The artists assembled within SPECTALiA represent a remarkable range of perspectives. Participants include figures such as Patricia Cronin, Karen Finley, Lola Flash, Nona Hendryx, Michele Pred, Swoon, and Mickalene Thomas, each bringing a visual language shaped by feminism, Afrofuturism, performance art, and pop culture iconography.
Technology, somewhat surprisingly, becomes a powerful storytelling tool within the exhibition. Artists employ artificial intelligence, immersive installations, and interactive systems to explore identity within the algorithmic age. The multiplayer digital work Fashionistas: Battle of the Babes by Tassneen Bashir and Camron Gonzalez transforms fashion and gender into playful strategic theater, while Yingxi Adelle Lin’s Soft Upload invites visitors to confess anxieties into an interactive system that generates symbolic rituals of release. These works suggest that technology, despite its anxieties, can also become a medium for communal reflection.
Several works offer particularly poignant moments of introspection. Sandra Cavanagh’s Dressing Room IV depicts five figures standing within the draped enclosure of a fitting room, each examining their reflection during various stages of adornment. The scene celebrates the quiet yet radical act of self-definition. Clothing becomes a language of autonomy, and identity appears not as something assigned by society but as a choice made privately and confidently before the mirror.

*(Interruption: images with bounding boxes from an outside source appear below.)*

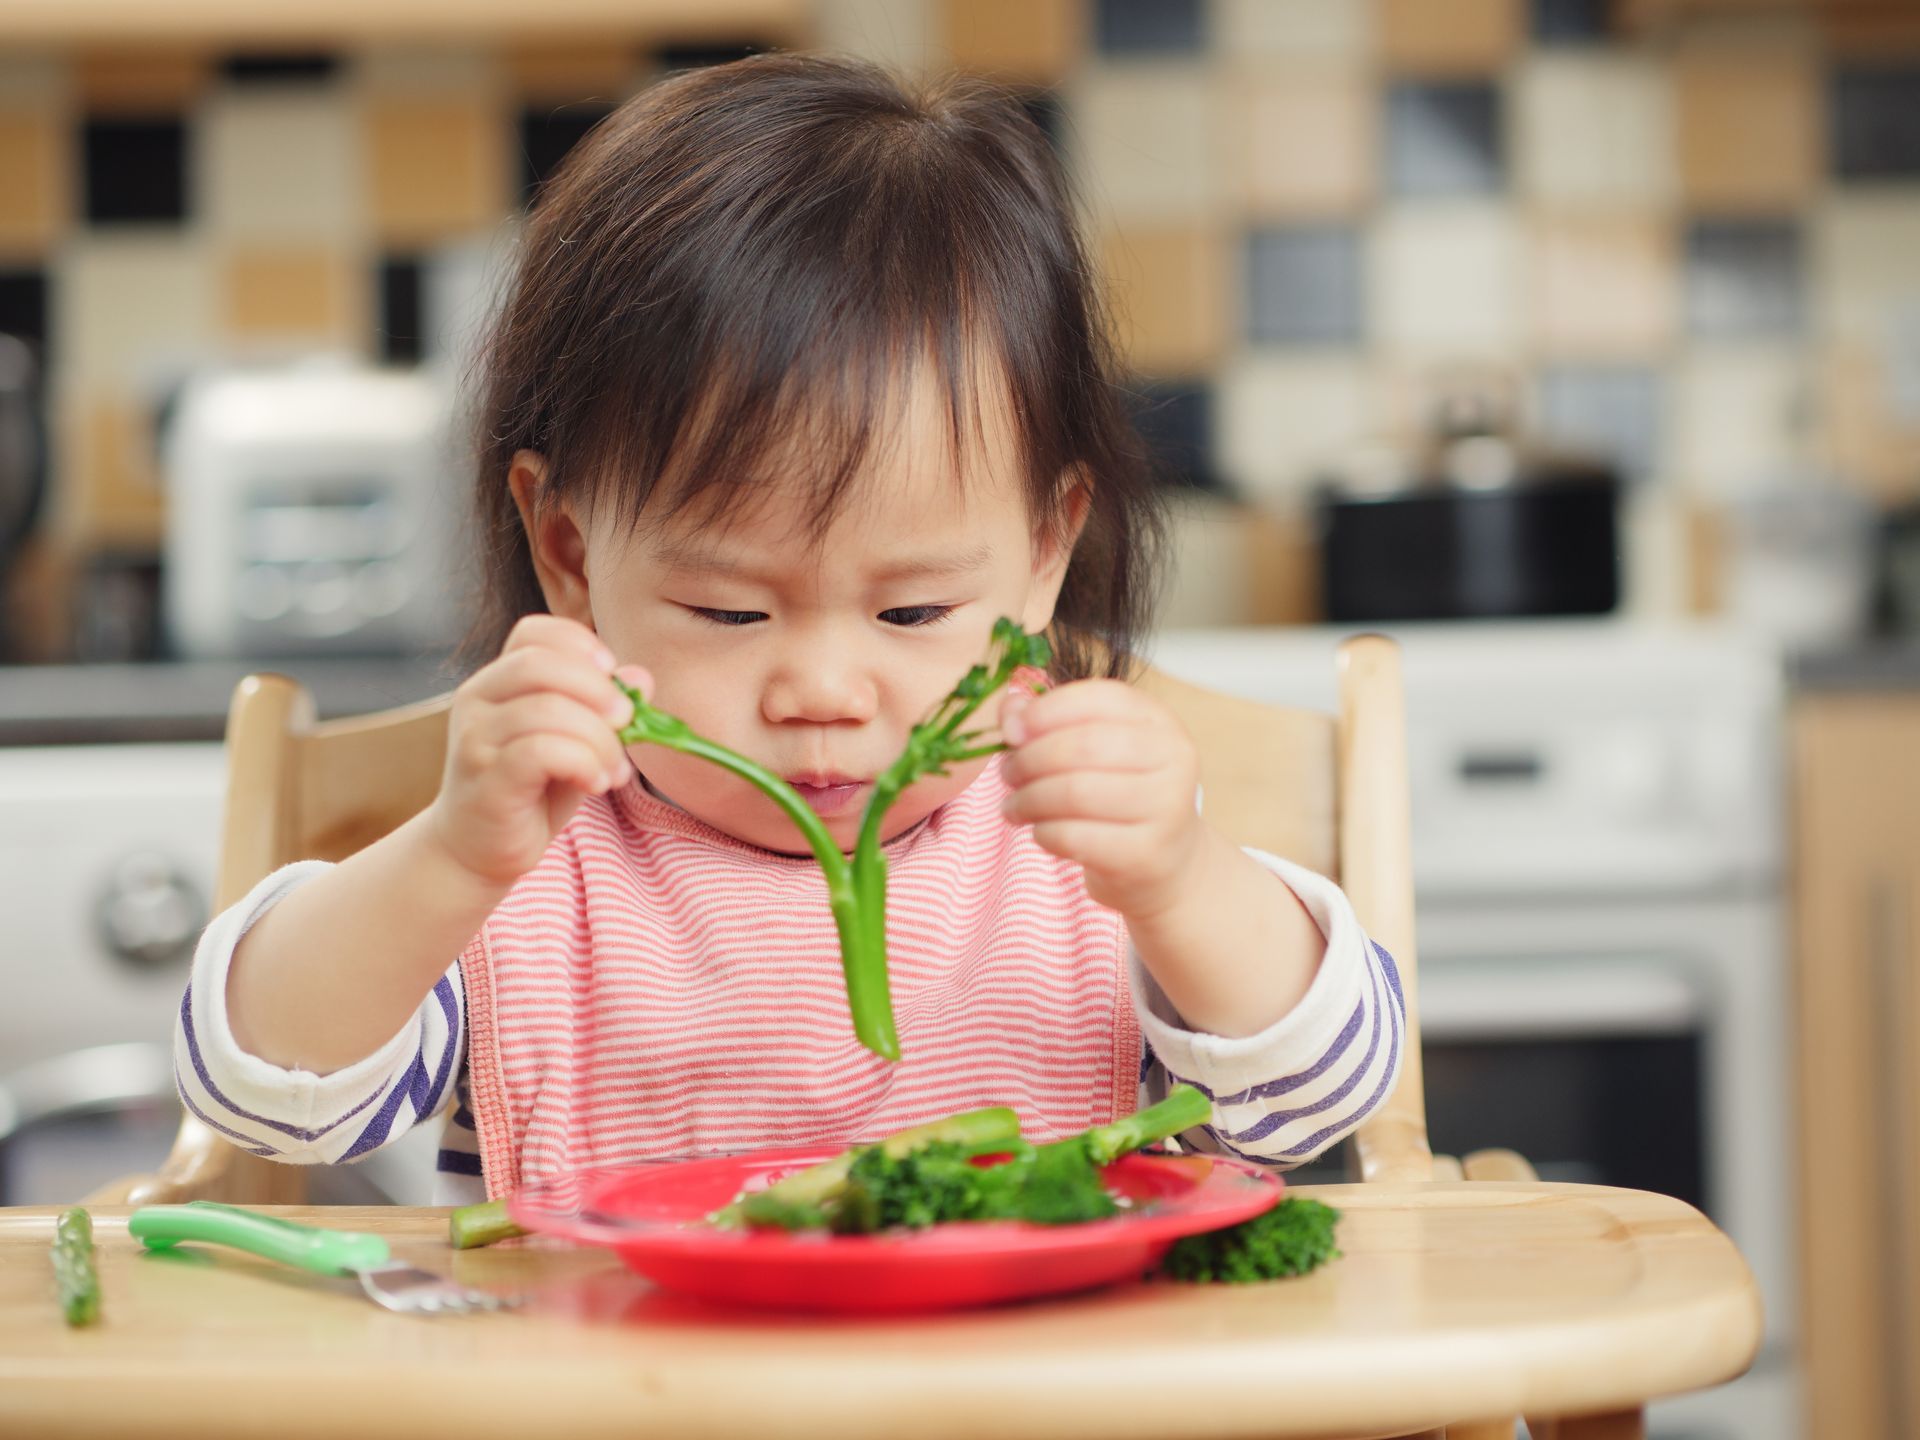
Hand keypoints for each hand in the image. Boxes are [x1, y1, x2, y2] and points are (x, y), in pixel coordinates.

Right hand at [428, 614, 650, 887]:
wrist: (479, 848)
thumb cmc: (532, 788)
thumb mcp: (576, 740)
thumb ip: (604, 706)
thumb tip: (641, 677)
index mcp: (498, 680)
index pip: (533, 632)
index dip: (579, 643)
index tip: (612, 671)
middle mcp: (477, 699)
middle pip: (540, 664)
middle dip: (597, 689)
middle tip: (628, 721)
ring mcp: (475, 738)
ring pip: (547, 710)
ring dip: (599, 738)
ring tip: (615, 769)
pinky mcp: (486, 778)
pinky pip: (540, 751)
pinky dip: (583, 762)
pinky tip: (595, 783)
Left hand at [997, 679, 1205, 920]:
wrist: (1163, 862)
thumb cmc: (1120, 794)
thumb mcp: (1093, 748)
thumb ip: (1049, 720)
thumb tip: (1010, 709)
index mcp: (1159, 720)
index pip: (1098, 698)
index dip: (1045, 711)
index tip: (1012, 731)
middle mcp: (1172, 758)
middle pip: (1081, 746)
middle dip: (1029, 759)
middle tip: (1008, 774)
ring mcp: (1165, 808)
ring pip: (1074, 793)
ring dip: (1028, 799)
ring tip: (1014, 806)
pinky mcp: (1145, 853)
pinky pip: (1073, 836)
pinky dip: (1043, 832)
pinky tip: (1040, 831)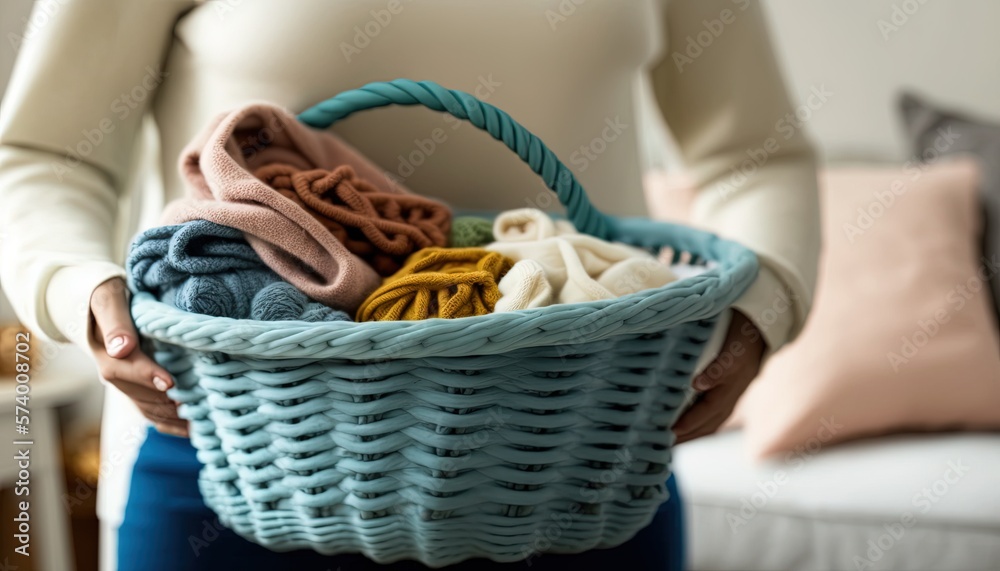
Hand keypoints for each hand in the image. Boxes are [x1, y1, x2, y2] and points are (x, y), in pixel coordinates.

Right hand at [88, 277, 188, 436]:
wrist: (101, 307)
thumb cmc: (110, 298)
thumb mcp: (109, 300)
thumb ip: (115, 322)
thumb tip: (122, 348)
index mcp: (105, 352)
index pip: (125, 368)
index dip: (148, 376)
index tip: (170, 383)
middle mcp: (112, 373)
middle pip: (140, 393)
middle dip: (168, 401)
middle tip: (198, 406)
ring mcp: (124, 385)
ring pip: (147, 407)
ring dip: (171, 416)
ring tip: (200, 421)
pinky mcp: (135, 390)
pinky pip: (150, 412)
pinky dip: (169, 424)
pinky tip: (191, 431)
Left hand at [673, 310, 764, 443]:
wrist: (760, 328)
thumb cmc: (743, 337)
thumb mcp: (732, 350)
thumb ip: (717, 369)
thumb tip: (697, 385)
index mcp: (730, 390)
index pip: (705, 413)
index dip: (688, 424)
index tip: (669, 433)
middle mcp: (730, 398)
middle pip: (706, 425)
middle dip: (686, 437)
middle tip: (661, 446)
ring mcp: (729, 398)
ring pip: (709, 423)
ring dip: (690, 435)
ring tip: (669, 444)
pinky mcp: (725, 394)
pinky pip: (710, 416)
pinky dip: (697, 426)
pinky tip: (683, 428)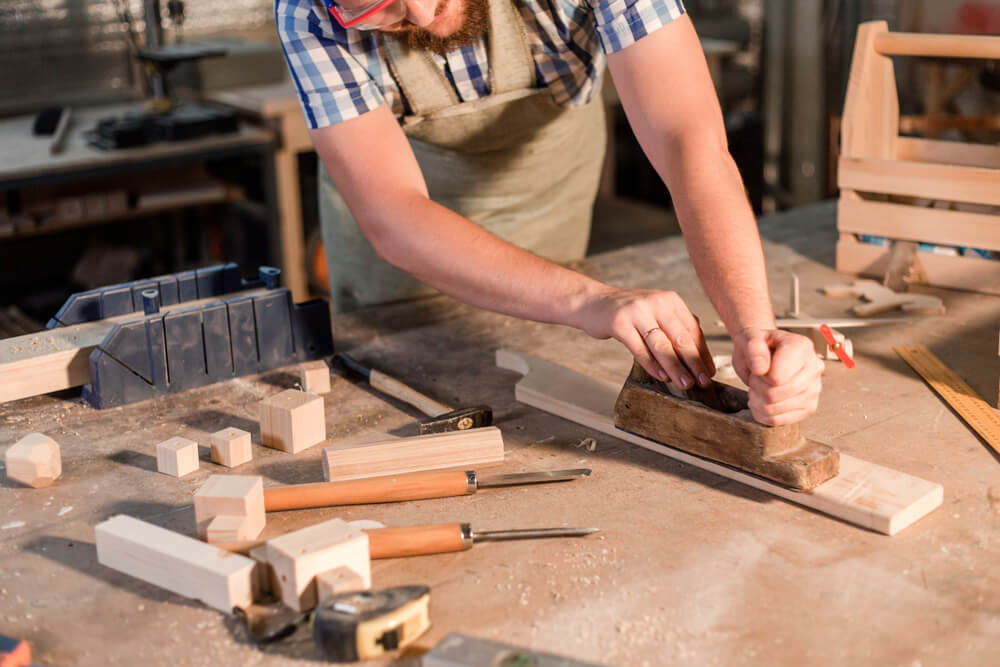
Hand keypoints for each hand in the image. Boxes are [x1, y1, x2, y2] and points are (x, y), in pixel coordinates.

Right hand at [576, 287, 714, 389]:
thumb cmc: (629, 314)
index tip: (709, 373)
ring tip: (685, 384)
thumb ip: (675, 329)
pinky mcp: (619, 323)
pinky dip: (652, 364)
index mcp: (670, 300)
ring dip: (675, 367)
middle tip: (703, 382)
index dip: (703, 353)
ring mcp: (637, 311)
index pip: (693, 329)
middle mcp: (656, 302)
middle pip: (680, 337)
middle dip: (694, 362)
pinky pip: (639, 348)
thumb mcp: (655, 314)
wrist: (594, 303)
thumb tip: (699, 359)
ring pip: (661, 344)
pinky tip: (661, 376)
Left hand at [732, 328, 822, 425]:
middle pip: (774, 394)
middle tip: (756, 378)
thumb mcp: (749, 338)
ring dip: (757, 400)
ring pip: (774, 409)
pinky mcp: (809, 407)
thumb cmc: (758, 346)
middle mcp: (814, 367)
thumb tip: (760, 368)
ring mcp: (814, 389)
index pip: (776, 378)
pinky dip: (762, 414)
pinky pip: (778, 421)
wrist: (765, 354)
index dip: (759, 375)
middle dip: (756, 387)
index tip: (759, 366)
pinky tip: (761, 400)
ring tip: (758, 387)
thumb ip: (753, 347)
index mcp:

Photographer Lola Flash contributes Let My People Go, a powerful image from her series syzygy, the vision. Wearing an orange prison uniform and a reflective space helmet, one arm shackled while the other remains free, Flash imagines herself as a gender-fluid Afrofuturist hero. The photograph channels the visionary lineage of artists who forged Afrofuturism while projecting liberation forward.
Grace Moon’s
“Two Girls Brand” on display at Pen + Brush
Grace Moon’s Two Girls Brand provides another layer of historical reflection. Drawing from a Shanghai cosmetic advertisement from the 1920s and 1930s, Moon revisits the cosmopolitan culture of pre-war Shanghai while subtly revealing the homoerotic undertones embedded within early commercial imagery. The work carries personal resonance as well, as Moon’s grandparents met in Shanghai’s European and American Quarter in 1932. The piece therefore operates simultaneously as cultural archaeology and intimate family memory.
Much of the exhibition’s success can be attributed to the remarkable collaboration behind it. Under the leadership of Pen + Brush Executive Director Dawn Delikat, alongside Parker Daley Garcia and Bird Piccininni, the institution has opened its doors to an extraordinary scale of artistic experimentation. Their partnership with the Every Woman Biennial demonstrates, perhaps more clearly than anything else, how institutional support and creative audacity can coexist.
Seen in dialogue with the Whitney Biennial, the experience becomes intellectually fascinating. One exhibition reflects the careful navigation of a complex cultural landscape. The other embraces the ecstatic, rebellious power of imagination without hesitation. Together, they offer two complementary visions of contemporary art.
For visitors willing to traverse Manhattan between the two spaces, the reward is significant. The Whitney offers a contemplative mirror of the present moment, while Pen + Brush delivers a vibrant vision of what artistic courage can look like when it refuses to dim its light.